NEW YORK (Reuters) – PIMCO said on Tuesday that this year’s banking turmoil has created opportunities for the U.S. bond giant to expand in areas which were previously the domain of regional banks.

After three of the largest bank failures in U.S. history earlier this year, as well as the collapse of Credit Suisse in Europe, credit conditions have tightened – meaning lenders have become more cautious about giving out loans.

This is leaving space to non-bank lenders such as asset managers and private equity funds to lend more and expand into areas such as car loans and mortgages, or financing the construction of buildings.

“We see a window to step in as a senior lender in areas once occupied by regional banks, such as consumer lending, mortgage credit, and various forms of asset-based finance,” PIMCO said in a report on its long-term outlook.

PIMCO, which manages $1.8 trillion in assets, said it expects “increasingly attractive” opportunities in private markets in light of the changes in the banking sector.
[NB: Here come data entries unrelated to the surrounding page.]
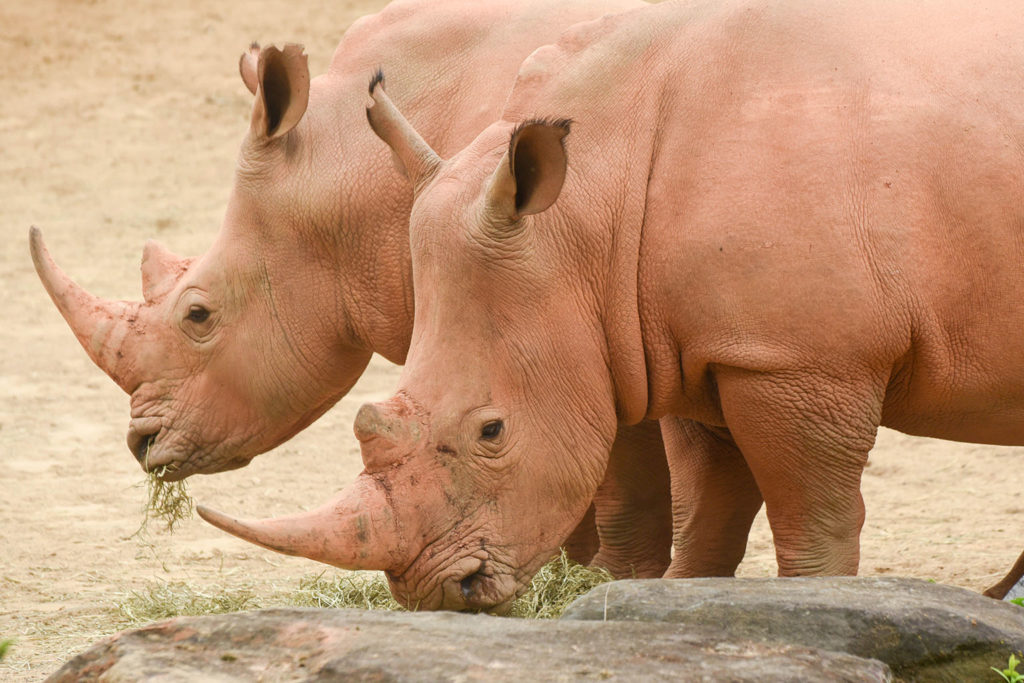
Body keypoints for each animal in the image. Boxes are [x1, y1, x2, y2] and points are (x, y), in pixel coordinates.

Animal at [199, 0, 1024, 614]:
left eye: (492, 431)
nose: (439, 590)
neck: (589, 208)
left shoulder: (799, 360)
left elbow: (810, 523)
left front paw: (815, 606)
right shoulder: (704, 344)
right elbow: (710, 516)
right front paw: (675, 604)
“Renewed calls to rethink and redesign the financial architecture within which banks operate will finally gain traction,” it said. “This will imply, at least in the U.S., tighter regulation that requires banks to have more capital and hold more liquidity.”

The report came just as U.S. regulators were preparing new rules for banks that could require capital hikes of as much as 20%. Regulators, led by the Federal Reserve, are expected to unveil the proposed tougher requirements by the end of this month, a source told Reuters on Monday.

Over the next three to five years PIMCO expects volatility in markets to continue, with central banks less likely to contain wild price swings through programs such as so-called quantitative easing (QE), as elevated inflation has highlighted that monetary and fiscal largesse has a cost.

“Given that the era of QE, near-zero rates, and volatility suppression by central banks appears to be over, we have a bias toward high quality, more liquid investments over our secular horizon and remain cautious about more economically sensitive areas,” it said.